──────── TASK INPUTS ────────

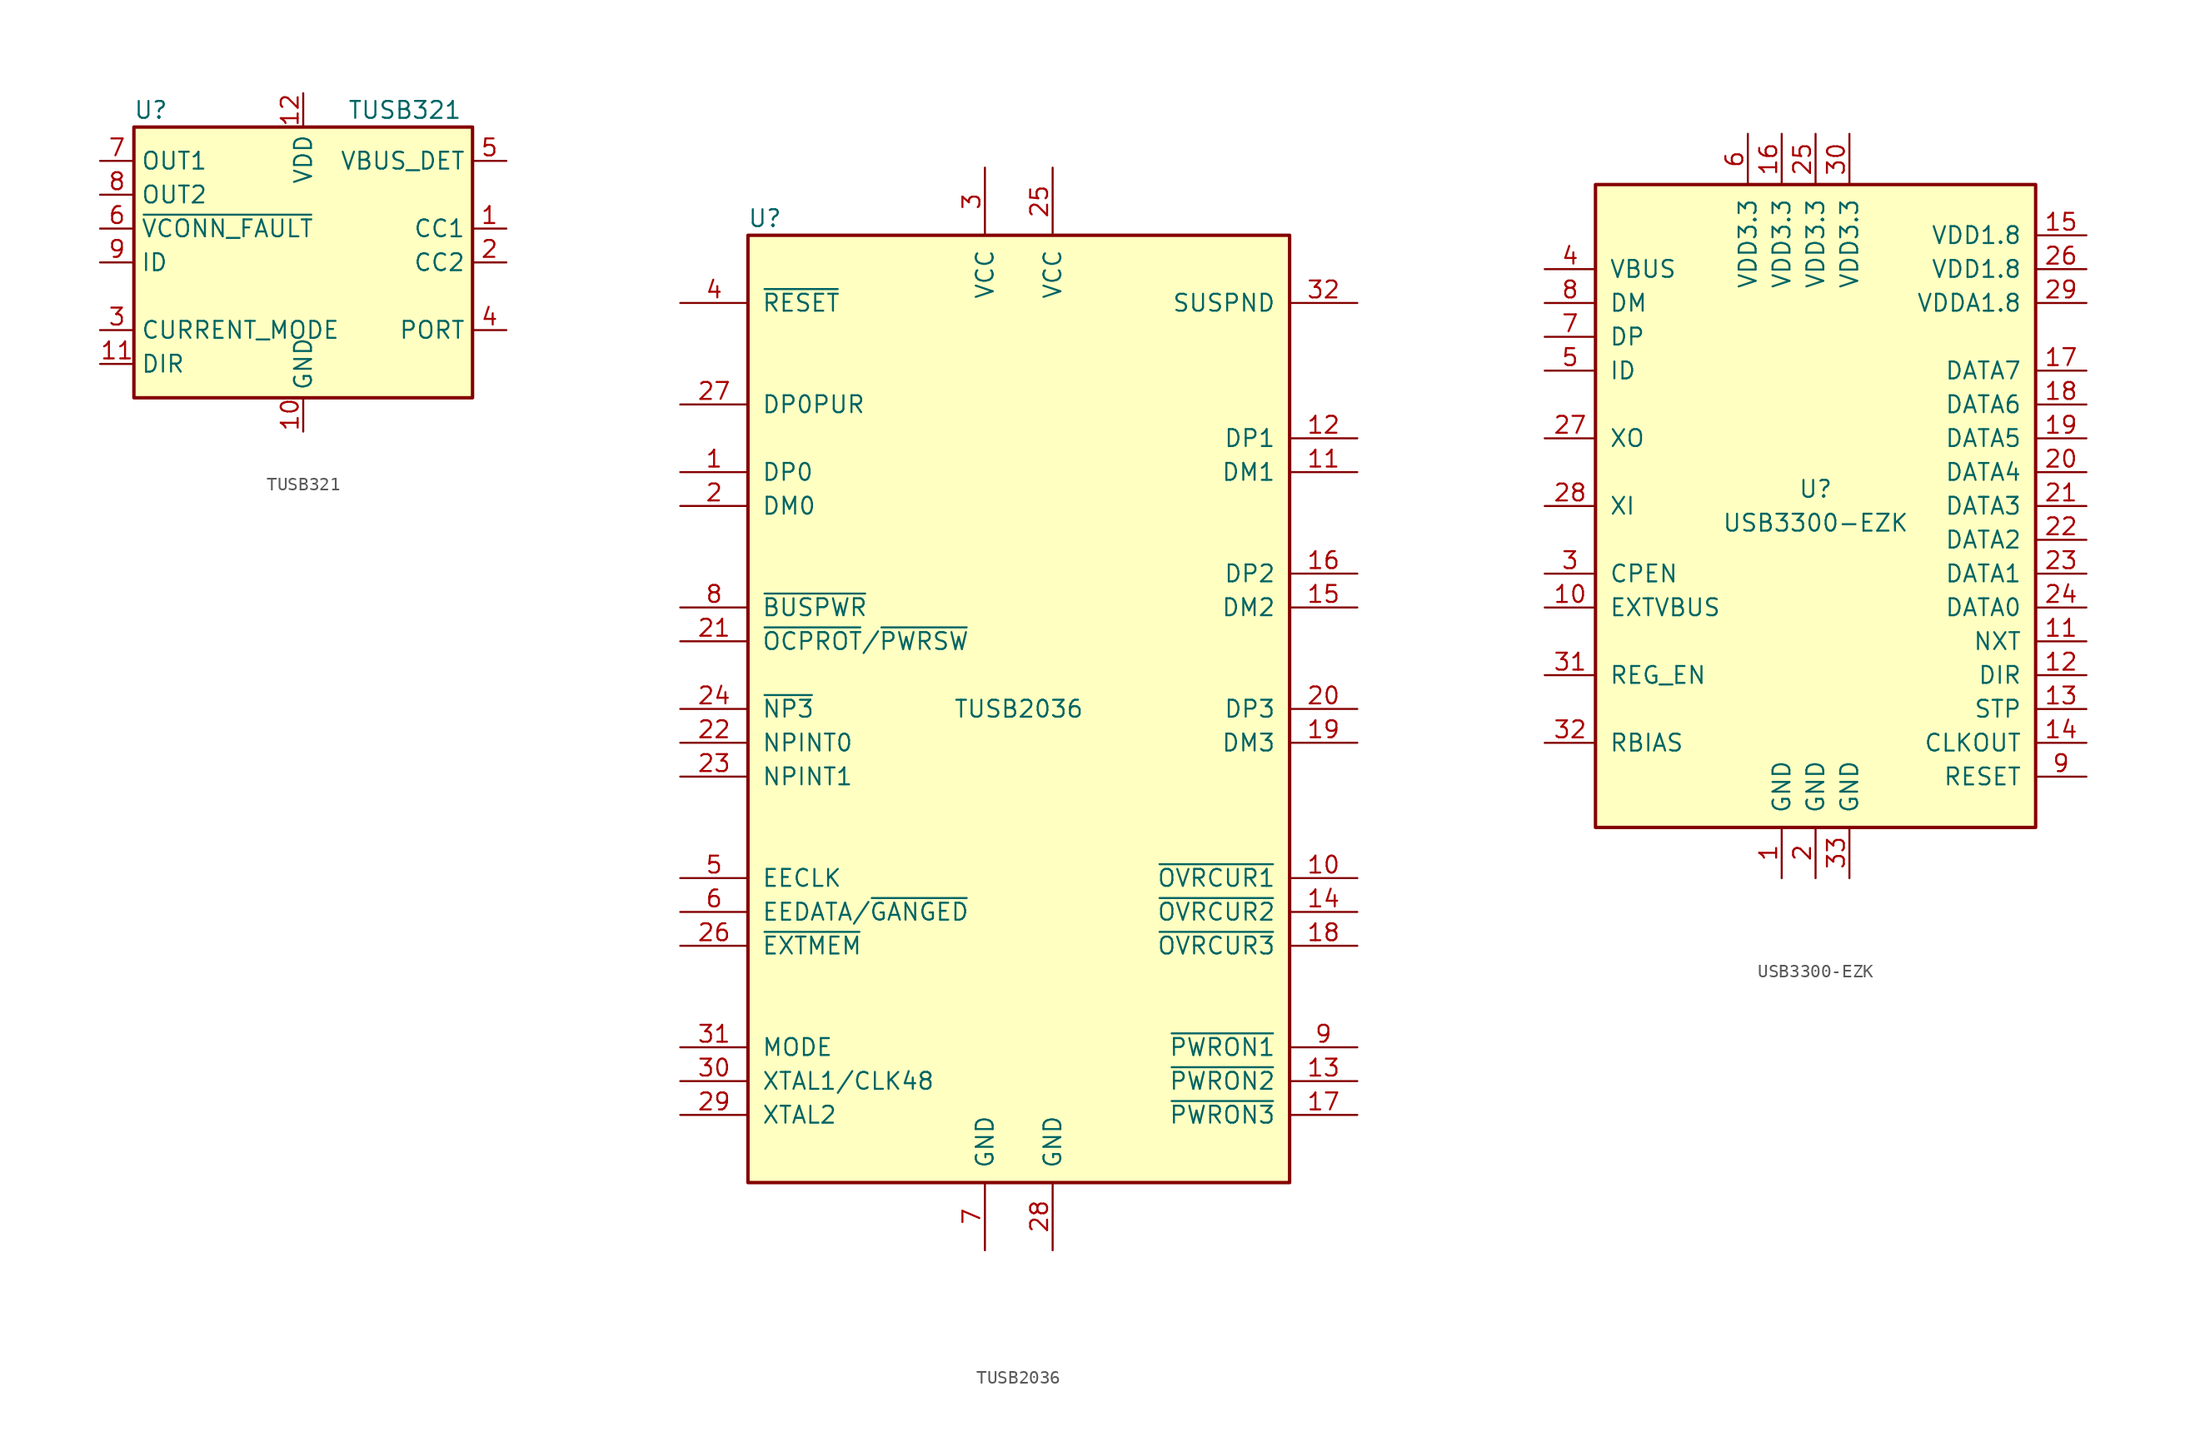
<source format=kicad_sym>
(kicad_symbol_lib
  (version 20201005)
  (generator kicad_symbol_editor)
  (symbol "TUSB321"
    (property "Reference" "U"
      (at -11.43 11.43 0)
      (effects (font (size 1.27 1.27))))
    (property "Value" "TUSB321"
      (at 7.62 11.43 0)
      (effects (font (size 1.27 1.27))))
    (symbol "TUSB321_1_1"
      (rectangle (start -12.7 10.16) (end 12.7 -10.16) (stroke (width 0.254)) (fill (type background)))
      (pin bidirectional line (at 15.24 2.54 180) (length 2.54) (name "CC1" (effects (font (size 1.27 1.27)))) (number "1" (effects (font (size 1.27 1.27)))))
      (pin power_in line (at 0 -12.7 90) (length 2.54) (name "GND" (effects (font (size 1.27 1.27)))) (number "10" (effects (font (size 1.27 1.27)))))
      (pin open_collector line (at -15.24 -7.62 0) (length 2.54) (name "DIR" (effects (font (size 1.27 1.27)))) (number "11" (effects (font (size 1.27 1.27)))))
      (pin power_in line (at 0 12.7 270) (length 2.54) (name "VDD" (effects (font (size 1.27 1.27)))) (number "12" (effects (font (size 1.27 1.27)))))
      (pin bidirectional line (at 15.24 0 180) (length 2.54) (name "CC2" (effects (font (size 1.27 1.27)))) (number "2" (effects (font (size 1.27 1.27)))))
      (pin input line (at -15.24 -5.08 0) (length 2.54) (name "CURRENT_MODE" (effects (font (size 1.27 1.27)))) (number "3" (effects (font (size 1.27 1.27)))))
      (pin input line (at 15.24 -5.08 180) (length 2.54) (name "PORT" (effects (font (size 1.27 1.27)))) (number "4" (effects (font (size 1.27 1.27)))))
      (pin input line (at 15.24 7.62 180) (length 2.54) (name "VBUS_DET" (effects (font (size 1.27 1.27)))) (number "5" (effects (font (size 1.27 1.27)))))
      (pin open_collector line (at -15.24 2.54 0) (length 2.54) (name "~VCONN_FAULT" (effects (font (size 1.27 1.27)))) (number "6" (effects (font (size 1.27 1.27)))))
      (pin open_collector line (at -15.24 7.62 0) (length 2.54) (name "OUT1" (effects (font (size 1.27 1.27)))) (number "7" (effects (font (size 1.27 1.27)))))
      (pin open_collector line (at -15.24 5.08 0) (length 2.54) (name "OUT2" (effects (font (size 1.27 1.27)))) (number "8" (effects (font (size 1.27 1.27)))))
      (pin open_collector line (at -15.24 0 0) (length 2.54) (name "ID" (effects (font (size 1.27 1.27)))) (number "9" (effects (font (size 1.27 1.27)))))))
  (symbol "TUSB2036"
    (pin_names
      (offset 1.016))
    (property "Reference" "U"
      (at -19.05 36.83 0)
      (effects (font (size 1.27 1.27))))
    (property "Value" "TUSB2036"
      (at 0 0 0)
      (effects (font (size 1.27 1.27))))
    (symbol "TUSB2036_0_1"
      (rectangle (start -20.32 35.56) (end 20.32 -35.56) (stroke (width 0.254)) (fill (type background))))
    (symbol "TUSB2036_1_1"
      (pin bidirectional line (at -25.4 17.78 0) (length 5.08) (name "DP0" (effects (font (size 1.27 1.27)))) (number "1" (effects (font (size 1.27 1.27)))))
      (pin input line (at 25.4 -12.7 180) (length 5.08) (name "~OVRCUR1" (effects (font (size 1.27 1.27)))) (number "10" (effects (font (size 1.27 1.27)))))
      (pin bidirectional line (at 25.4 17.78 180) (length 5.08) (name "DM1" (effects (font (size 1.27 1.27)))) (number "11" (effects (font (size 1.27 1.27)))))
      (pin bidirectional line (at 25.4 20.32 180) (length 5.08) (name "DP1" (effects (font (size 1.27 1.27)))) (number "12" (effects (font (size 1.27 1.27)))))
      (pin output line (at 25.4 -27.94 180) (length 5.08) (name "~PWRON2" (effects (font (size 1.27 1.27)))) (number "13" (effects (font (size 1.27 1.27)))))
      (pin input line (at 25.4 -15.24 180) (length 5.08) (name "~OVRCUR2" (effects (font (size 1.27 1.27)))) (number "14" (effects (font (size 1.27 1.27)))))
      (pin bidirectional line (at 25.4 7.62 180) (length 5.08) (name "DM2" (effects (font (size 1.27 1.27)))) (number "15" (effects (font (size 1.27 1.27)))))
      (pin bidirectional line (at 25.4 10.16 180) (length 5.08) (name "DP2" (effects (font (size 1.27 1.27)))) (number "16" (effects (font (size 1.27 1.27)))))
      (pin output line (at 25.4 -30.48 180) (length 5.08) (name "~PWRON3" (effects (font (size 1.27 1.27)))) (number "17" (effects (font (size 1.27 1.27)))))
      (pin input line (at 25.4 -17.78 180) (length 5.08) (name "~OVRCUR3" (effects (font (size 1.27 1.27)))) (number "18" (effects (font (size 1.27 1.27)))))
      (pin bidirectional line (at 25.4 -2.54 180) (length 5.08) (name "DM3" (effects (font (size 1.27 1.27)))) (number "19" (effects (font (size 1.27 1.27)))))
      (pin bidirectional line (at -25.4 15.24 0) (length 5.08) (name "DM0" (effects (font (size 1.27 1.27)))) (number "2" (effects (font (size 1.27 1.27)))))
      (pin bidirectional line (at 25.4 0 180) (length 5.08) (name "DP3" (effects (font (size 1.27 1.27)))) (number "20" (effects (font (size 1.27 1.27)))))
      (pin input line (at -25.4 5.08 0) (length 5.08) (name "~OCPROT~/~PWRSW~" (effects (font (size 1.27 1.27)))) (number "21" (effects (font (size 1.27 1.27)))))
      (pin input line (at -25.4 -2.54 0) (length 5.08) (name "NPINT0" (effects (font (size 1.27 1.27)))) (number "22" (effects (font (size 1.27 1.27)))))
      (pin input line (at -25.4 -5.08 0) (length 5.08) (name "NPINT1" (effects (font (size 1.27 1.27)))) (number "23" (effects (font (size 1.27 1.27)))))
      (pin input line (at -25.4 0 0) (length 5.08) (name "~NP3" (effects (font (size 1.27 1.27)))) (number "24" (effects (font (size 1.27 1.27)))))
      (pin power_in line (at 2.54 40.64 270) (length 5.08) (name "VCC" (effects (font (size 1.27 1.27)))) (number "25" (effects (font (size 1.27 1.27)))))
      (pin input line (at -25.4 -17.78 0) (length 5.08) (name "~EXTMEM" (effects (font (size 1.27 1.27)))) (number "26" (effects (font (size 1.27 1.27)))))
      (pin output line (at -25.4 22.86 0) (length 5.08) (name "DP0PUR" (effects (font (size 1.27 1.27)))) (number "27" (effects (font (size 1.27 1.27)))))
      (pin power_in line (at 2.54 -40.64 90) (length 5.08) (name "GND" (effects (font (size 1.27 1.27)))) (number "28" (effects (font (size 1.27 1.27)))))
      (pin output line (at -25.4 -30.48 0) (length 5.08) (name "XTAL2" (effects (font (size 1.27 1.27)))) (number "29" (effects (font (size 1.27 1.27)))))
      (pin power_in line (at -2.54 40.64 270) (length 5.08) (name "VCC" (effects (font (size 1.27 1.27)))) (number "3" (effects (font (size 1.27 1.27)))))
      (pin input line (at -25.4 -27.94 0) (length 5.08) (name "XTAL1/CLK48" (effects (font (size 1.27 1.27)))) (number "30" (effects (font (size 1.27 1.27)))))
      (pin input line (at -25.4 -25.4 0) (length 5.08) (name "MODE" (effects (font (size 1.27 1.27)))) (number "31" (effects (font (size 1.27 1.27)))))
      (pin output line (at 25.4 30.48 180) (length 5.08) (name "SUSPND" (effects (font (size 1.27 1.27)))) (number "32" (effects (font (size 1.27 1.27)))))
      (pin input line (at -25.4 30.48 0) (length 5.08) (name "~RESET" (effects (font (size 1.27 1.27)))) (number "4" (effects (font (size 1.27 1.27)))))
      (pin tri_state line (at -25.4 -12.7 0) (length 5.08) (name "EECLK" (effects (font (size 1.27 1.27)))) (number "5" (effects (font (size 1.27 1.27)))))
      (pin bidirectional line (at -25.4 -15.24 0) (length 5.08) (name "EEDATA/~GANGED" (effects (font (size 1.27 1.27)))) (number "6" (effects (font (size 1.27 1.27)))))
      (pin power_in line (at -2.54 -40.64 90) (length 5.08) (name "GND" (effects (font (size 1.27 1.27)))) (number "7" (effects (font (size 1.27 1.27)))))
      (pin input line (at -25.4 7.62 0) (length 5.08) (name "~BUSPWR" (effects (font (size 1.27 1.27)))) (number "8" (effects (font (size 1.27 1.27)))))
      (pin output line (at 25.4 -25.4 180) (length 5.08) (name "~PWRON1" (effects (font (size 1.27 1.27)))) (number "9" (effects (font (size 1.27 1.27)))))))
  (symbol "USB3300-EZK"
    (pin_names
      (offset 1.016))
    (property "Reference" "U"
      (at 0 1.27 0)
      (effects (font (size 1.27 1.27))))
    (property "Value" "USB3300-EZK"
      (at 0 -1.27 0)
      (effects (font (size 1.27 1.27))))
    (symbol "USB3300-EZK_0_1"
      (rectangle (start 16.51 -24.13) (end -16.51 24.13) (stroke (width 0.254)) (fill (type background))))
    (symbol "USB3300-EZK_1_1"
      (pin power_in line (at -2.54 -27.94 90) (length 3.81) (name "GND" (effects (font (size 1.27 1.27)))) (number "1" (effects (font (size 1.27 1.27)))))
      (pin input line (at -20.32 -7.62 0) (length 3.81) (name "EXTVBUS" (effects (font (size 1.27 1.27)))) (number "10" (effects (font (size 1.27 1.27)))))
      (pin output line (at 20.32 -10.16 180) (length 3.81) (name "NXT" (effects (font (size 1.27 1.27)))) (number "11" (effects (font (size 1.27 1.27)))))
      (pin output line (at 20.32 -12.7 180) (length 3.81) (name "DIR" (effects (font (size 1.27 1.27)))) (number "12" (effects (font (size 1.27 1.27)))))
      (pin input line (at 20.32 -15.24 180) (length 3.81) (name "STP" (effects (font (size 1.27 1.27)))) (number "13" (effects (font (size 1.27 1.27)))))
      (pin output line (at 20.32 -17.78 180) (length 3.81) (name "CLKOUT" (effects (font (size 1.27 1.27)))) (number "14" (effects (font (size 1.27 1.27)))))
      (pin power_out line (at 20.32 20.32 180) (length 3.81) (name "VDD1.8" (effects (font (size 1.27 1.27)))) (number "15" (effects (font (size 1.27 1.27)))))
      (pin power_in line (at -2.54 27.94 270) (length 3.81) (name "VDD3.3" (effects (font (size 1.27 1.27)))) (number "16" (effects (font (size 1.27 1.27)))))
      (pin bidirectional line (at 20.32 10.16 180) (length 3.81) (name "DATA7" (effects (font (size 1.27 1.27)))) (number "17" (effects (font (size 1.27 1.27)))))
      (pin bidirectional line (at 20.32 7.62 180) (length 3.81) (name "DATA6" (effects (font (size 1.27 1.27)))) (number "18" (effects (font (size 1.27 1.27)))))
      (pin bidirectional line (at 20.32 5.08 180) (length 3.81) (name "DATA5" (effects (font (size 1.27 1.27)))) (number "19" (effects (font (size 1.27 1.27)))))
      (pin power_in line (at 0 -27.94 90) (length 3.81) (name "GND" (effects (font (size 1.27 1.27)))) (number "2" (effects (font (size 1.27 1.27)))))
      (pin bidirectional line (at 20.32 2.54 180) (length 3.81) (name "DATA4" (effects (font (size 1.27 1.27)))) (number "20" (effects (font (size 1.27 1.27)))))
      (pin bidirectional line (at 20.32 0 180) (length 3.81) (name "DATA3" (effects (font (size 1.27 1.27)))) (number "21" (effects (font (size 1.27 1.27)))))
      (pin bidirectional line (at 20.32 -2.54 180) (length 3.81) (name "DATA2" (effects (font (size 1.27 1.27)))) (number "22" (effects (font (size 1.27 1.27)))))
      (pin bidirectional line (at 20.32 -5.08 180) (length 3.81) (name "DATA1" (effects (font (size 1.27 1.27)))) (number "23" (effects (font (size 1.27 1.27)))))
      (pin bidirectional line (at 20.32 -7.62 180) (length 3.81) (name "DATA0" (effects (font (size 1.27 1.27)))) (number "24" (effects (font (size 1.27 1.27)))))
      (pin power_in line (at 0 27.94 270) (length 3.81) (name "VDD3.3" (effects (font (size 1.27 1.27)))) (number "25" (effects (font (size 1.27 1.27)))))
      (pin power_out line (at 20.32 17.78 180) (length 3.81) (name "VDD1.8" (effects (font (size 1.27 1.27)))) (number "26" (effects (font (size 1.27 1.27)))))
      (pin output line (at -20.32 5.08 0) (length 3.81) (name "XO" (effects (font (size 1.27 1.27)))) (number "27" (effects (font (size 1.27 1.27)))))
      (pin input line (at -20.32 0 0) (length 3.81) (name "XI" (effects (font (size 1.27 1.27)))) (number "28" (effects (font (size 1.27 1.27)))))
      (pin power_out line (at 20.32 15.24 180) (length 3.81) (name "VDDA1.8" (effects (font (size 1.27 1.27)))) (number "29" (effects (font (size 1.27 1.27)))))
      (pin output line (at -20.32 -5.08 0) (length 3.81) (name "CPEN" (effects (font (size 1.27 1.27)))) (number "3" (effects (font (size 1.27 1.27)))))
      (pin power_in line (at 2.54 27.94 270) (length 3.81) (name "VDD3.3" (effects (font (size 1.27 1.27)))) (number "30" (effects (font (size 1.27 1.27)))))
      (pin bidirectional line (at -20.32 -12.7 0) (length 3.81) (name "REG_EN" (effects (font (size 1.27 1.27)))) (number "31" (effects (font (size 1.27 1.27)))))
      (pin passive line (at -20.32 -17.78 0) (length 3.81) (name "RBIAS" (effects (font (size 1.27 1.27)))) (number "32" (effects (font (size 1.27 1.27)))))
      (pin power_in line (at 2.54 -27.94 90) (length 3.81) (name "GND" (effects (font (size 1.27 1.27)))) (number "33" (effects (font (size 1.27 1.27)))))
      (pin power_in line (at -20.32 17.78 0) (length 3.81) (name "VBUS" (effects (font (size 1.27 1.27)))) (number "4" (effects (font (size 1.27 1.27)))))
      (pin input line (at -20.32 10.16 0) (length 3.81) (name "ID" (effects (font (size 1.27 1.27)))) (number "5" (effects (font (size 1.27 1.27)))))
      (pin power_in line (at -5.08 27.94 270) (length 3.81) (name "VDD3.3" (effects (font (size 1.27 1.27)))) (number "6" (effects (font (size 1.27 1.27)))))
      (pin bidirectional line (at -20.32 12.7 0) (length 3.81) (name "DP" (effects (font (size 1.27 1.27)))) (number "7" (effects (font (size 1.27 1.27)))))
      (pin bidirectional line (at -20.32 15.24 0) (length 3.81) (name "DM" (effects (font (size 1.27 1.27)))) (number "8" (effects (font (size 1.27 1.27)))))
      (pin input line (at 20.32 -20.32 180) (length 3.81) (name "RESET" (effects (font (size 1.27 1.27)))) (number "9" (effects (font (size 1.27 1.27))))))))
</source>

────────

◆ TO DO: Only the lines from the start of the records to the one containing "(pin input line (at 15.24 7.62" should be repeated, exactly and with both ends kept; drop any pictures.

◆ EXPECTED ANSWER:
<source format=kicad_sym>
(kicad_symbol_lib
  (version 20201005)
  (generator kicad_symbol_editor)
  (symbol "TUSB321"
    (property "Reference" "U"
      (at -11.43 11.43 0)
      (effects (font (size 1.27 1.27))))
    (property "Value" "TUSB321"
      (at 7.62 11.43 0)
      (effects (font (size 1.27 1.27))))
    (symbol "TUSB321_1_1"
      (rectangle (start -12.7 10.16) (end 12.7 -10.16) (stroke (width 0.254)) (fill (type background)))
      (pin bidirectional line (at 15.24 2.54 180) (length 2.54) (name "CC1" (effects (font (size 1.27 1.27)))) (number "1" (effects (font (size 1.27 1.27)))))
      (pin power_in line (at 0 -12.7 90) (length 2.54) (name "GND" (effects (font (size 1.27 1.27)))) (number "10" (effects (font (size 1.27 1.27)))))
      (pin open_collector line (at -15.24 -7.62 0) (length 2.54) (name "DIR" (effects (font (size 1.27 1.27)))) (number "11" (effects (font (size 1.27 1.27)))))
      (pin power_in line (at 0 12.7 270) (length 2.54) (name "VDD" (effects (font (size 1.27 1.27)))) (number "12" (effects (font (size 1.27 1.27)))))
      (pin bidirectional line (at 15.24 0 180) (length 2.54) (name "CC2" (effects (font (size 1.27 1.27)))) (number "2" (effects (font (size 1.27 1.27)))))
      (pin input line (at -15.24 -5.08 0) (length 2.54) (name "CURRENT_MODE" (effects (font (size 1.27 1.27)))) (number "3" (effects (font (size 1.27 1.27)))))
      (pin input line (at 15.24 -5.08 180) (length 2.54) (name "PORT" (effects (font (size 1.27 1.27)))) (number "4" (effects (font (size 1.27 1.27)))))
      (pin input line (at 15.24 7.62 180) (length 2.54) (name "VBUS_DET" (effects (font (size 1.27 1.27)))) (number "5" (effects (font (size 1.27 1.27)))))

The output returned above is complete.